The only workarounds today are:
- Manually editing the plan file (
Ctrl+G) to add a "future work" section — but the agent has no semantic understanding that these items should be skipped during execution. - Noting follow-ups externally (e.g., in a separate document or mental note) — which breaks the workflow and loses the conversational context.
None of these approaches provide a clean separation between "execute now" and "revisit later."
Proposed Solution
Introduce a dedicated "Next Steps" section within plan mode with the following behavior:
- During planning, the user can define additional tasks, ideas, or modifications under a "Next Steps" area — either through the plan file or via a UI element.
- During execution, these items are explicitly excluded from the agent's primary execution process. The agent focuses solely on the core plan.
- After plan completion, the agent presents the previously defined "Next Steps" to the user.
- The user can then decide for each item whether to:
- Execute it immediately
- Incorporate it into a new plan
- Discard it
Example interaction:
User enters plan mode, defines a plan with 5 implementation steps.
User also adds 3 "Next Steps": a refactoring idea, a test improvement, and a documentation update.
Agent executes the 5 core steps.
Agent: "Plan complete. You had 3 items in Next Steps:
1. Refactor authentication middleware to reduce duplication
2. Add edge case tests for the new validation logic
3. Update API documentation for the changed endpoints
Which of these would you like to proceed with?"
Alternative Solutions
- Structured plan sections — Users could manually split their plan into "Phase 1" / "Phase 2" headings, but the agent treats all sections equally and may attempt to execute everything.
- Multiple sessions — Complete the main plan, then start a new session for follow-ups. This loses context and requires re-explaining the codebase state.
- CLAUDE.md notes — Store follow-up items in the project's
CLAUDE.md, but this pollutes persistent instructions with temporary task notes.
Priority
Medium - Would be very helpful
Feature Category
Interactive mode (TUI)
Use Case Example
- I start a plan mode session to implement a new API endpoint.

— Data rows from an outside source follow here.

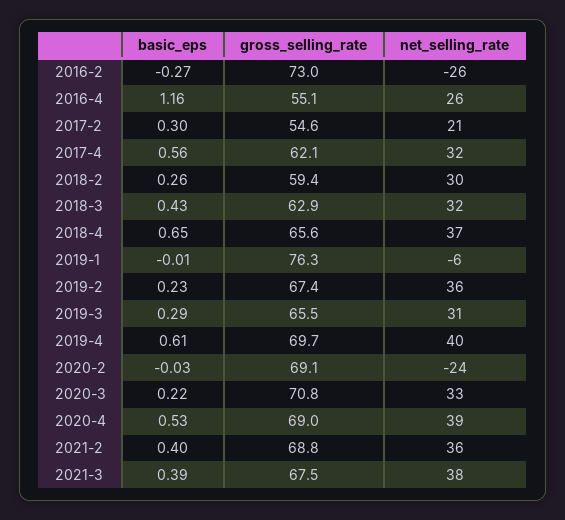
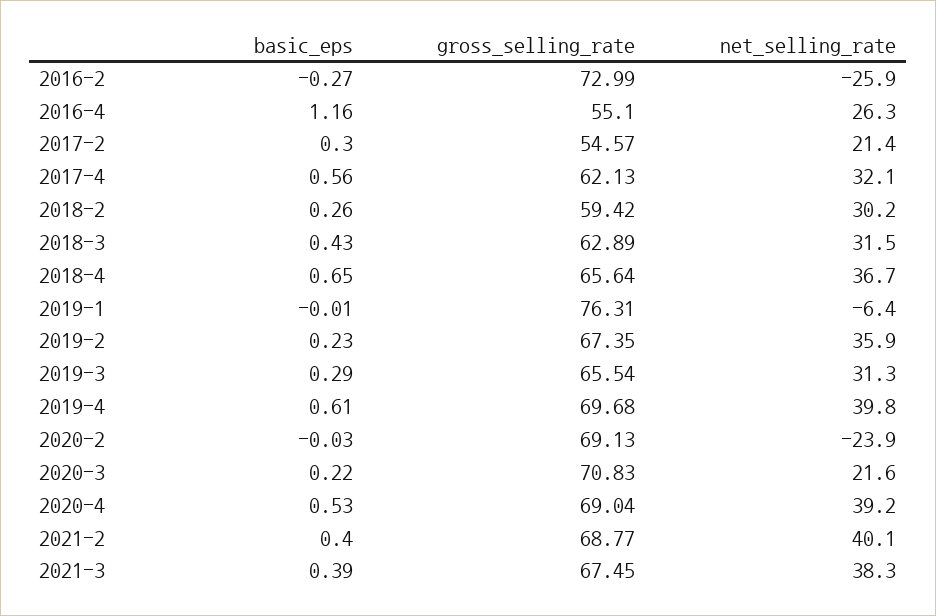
  {
    "basic_eps": {
      "2016-2": -0.27,
      "2016-4": 1.16,
      "2017-2": 0.3,
      "2017-4": 0.56,
      "2018-2": 0.26,
      "2018-3": 0.43,
      "2018-4": 0.65,
      "2019-1": -0.01,
      "2019-2": 0.23,
      "2019-3": 0.29,
      "2019-4": 0.61,
      "2020-2": -0.03,
      "2020-3": 0.22,
      "2020-4": 0.53,
      "2021-2": 0.4,
      "2021-3": 0.39
    },
    "gross_selling_rate": {
      "2016-2": 72.99,
      "2016-4": 55.1,
      "2017-2": 54.57,
      "2017-4": 62.13,
      "2018-2": 59.42,
      "2018-3": 62.89,
      "2018-4": 65.64,
      "2019-1": 76.31,
      "2019-2": 67.35,
      "2019-3": 65.54,
      "2019-4": 69.68,
      "2020-2": 69.13,
      "2020-3": 70.83,
      "2020-4": 69.04,
      "2021-2": 68.77,
      "2021-3": 67.45
    },
    "net_selling_rate": {
      "2016-2": -25.9,
      "2016-4": 26.3,
      "2017-2": 21.4,
      "2017-4": 32.1,
      "2018-2": 30.2,
      "2018-3": 31.5,
      "2018-4": 36.7,
      "2019-1": -6.4,
      "2019-2": 35.9,
      "2019-3": 31.3,
      "2019-4": 39.8,
      "2020-2": -23.9,
-     "2020-3": 33,
+     "2020-3": 21.6,
      "2020-4": 39.2,
-     "2021-2": 36,
+     "2021-2": 40.1,
      "2021-3": 38.3
    }
  }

- While reviewing the generated plan, I notice the existing error handling in related files could be improved — but it's not part of the current task.

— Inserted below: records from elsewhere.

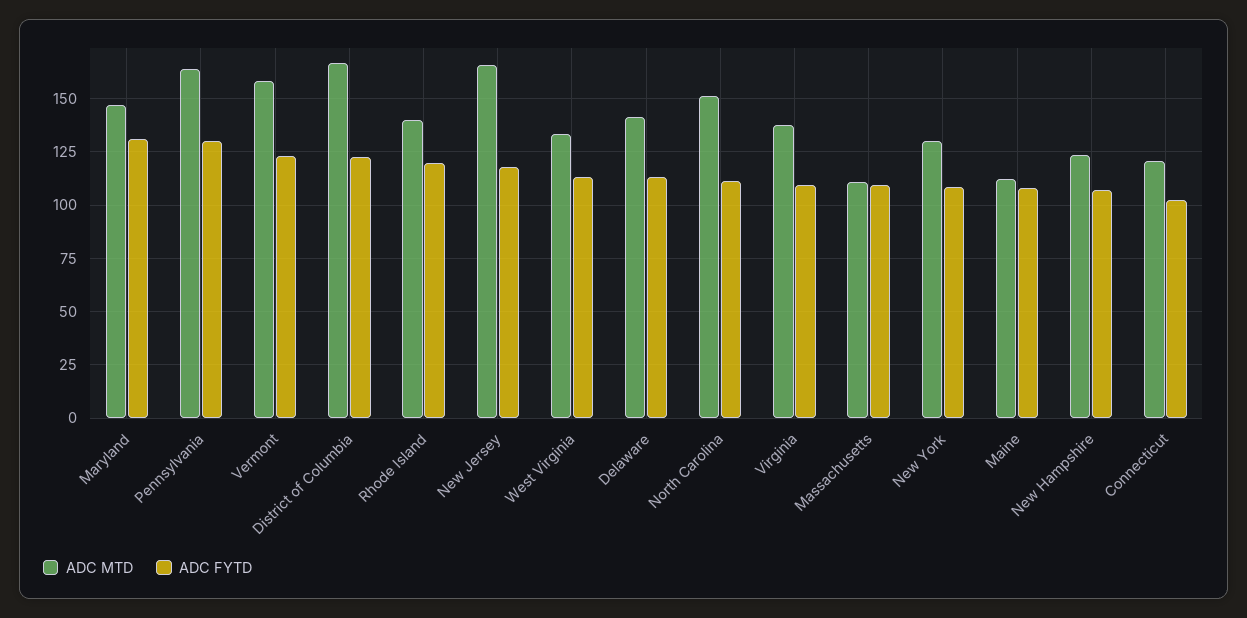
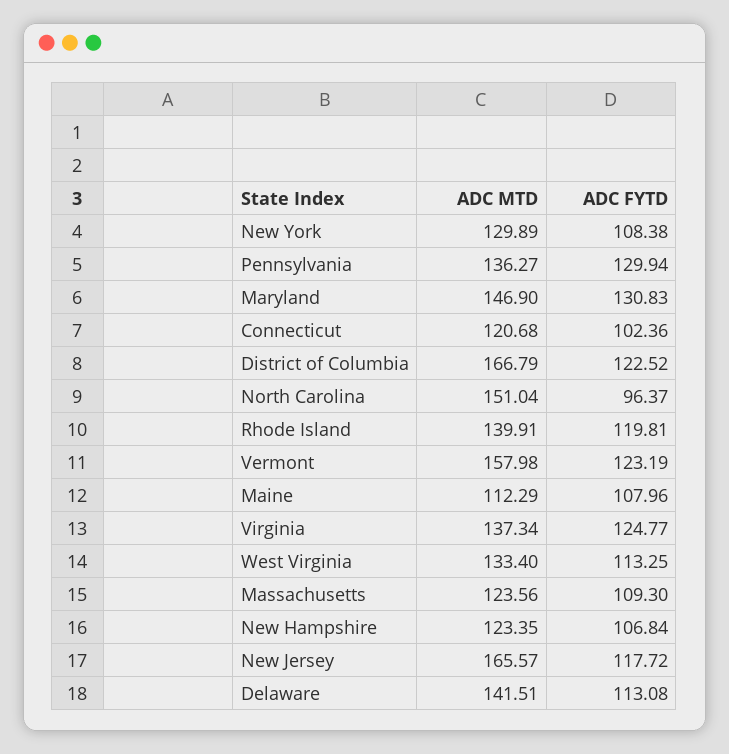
  {
    "ADC MTD": {
      "Maryland": 146.9,
-     "Pennsylvania": 165,
+     "Pennsylvania": 136.27,
      "Vermont": 157.98,
      "District of Columbia": 166.79,
      "Rhode Island": 139.91,
      "New Jersey": 165.57,
      "West Virginia": 133.4,
      "Delaware": 141.51,
      "North Carolina": 151.04,
      "Virginia": 137.34,
-     "Massachusetts": 110,
+     "Massachusetts": 123.56,
      "New York": 129.89,
      "Maine": 112.29,
      "New Hampshire": 123.35,
      "Connecticut": 120.68
    },
    "ADC FYTD": {
      "Maryland": 130.83,
      "Pennsylvania": 129.94,
      "Vermont": 123.19,
      "District of Columbia": 122.52,
      "Rhode Island": 119.81,
      "New Jersey": 117.72,
      "West Virginia": 113.25,
      "Delaware": 113.08,
-     "North Carolina": 110,
+     "North Carolina": 96.37,
-     "Virginia": 110,
+     "Virginia": 124.77,
      "Massachusetts": 109.3,
      "New York": 108.38,
      "Maine": 107.96,
      "New Hampshire": 106.84,
      "Connecticut": 102.36
    }
  }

- I add "Refactor error handling in
src/api/middleware.ts" to Next Steps. - I also notice a potential performance optimization — I add "Investigate caching for
/usersendpoint" to Next Steps. - I approve the core plan. The agent executes only the API endpoint implementation.
- After completion, the agent presents my 2 Next Steps items.
- I choose to execute the error handling refactor now and discard the caching investigation for later.
Additional Context
- This feature would complement the existing Tasks API (
blockedBydependencies) by adding a higher-level concept of "deferred intent" rather than "blocked execution." - It aligns with how developers naturally think during planning — capturing tangential ideas without derailing the current focus.
- The implementation could leverage the existing plan file format (
.claude/plans/*.md) by introducing a recognized## Next Stepssection that the agent is instructed to skip during execution. - Similar concepts exist in agile methodologies (e.g., "parking lot" in meetings, "icebox" in sprint planning) and have proven effective at maintaining focus while preserving ideas.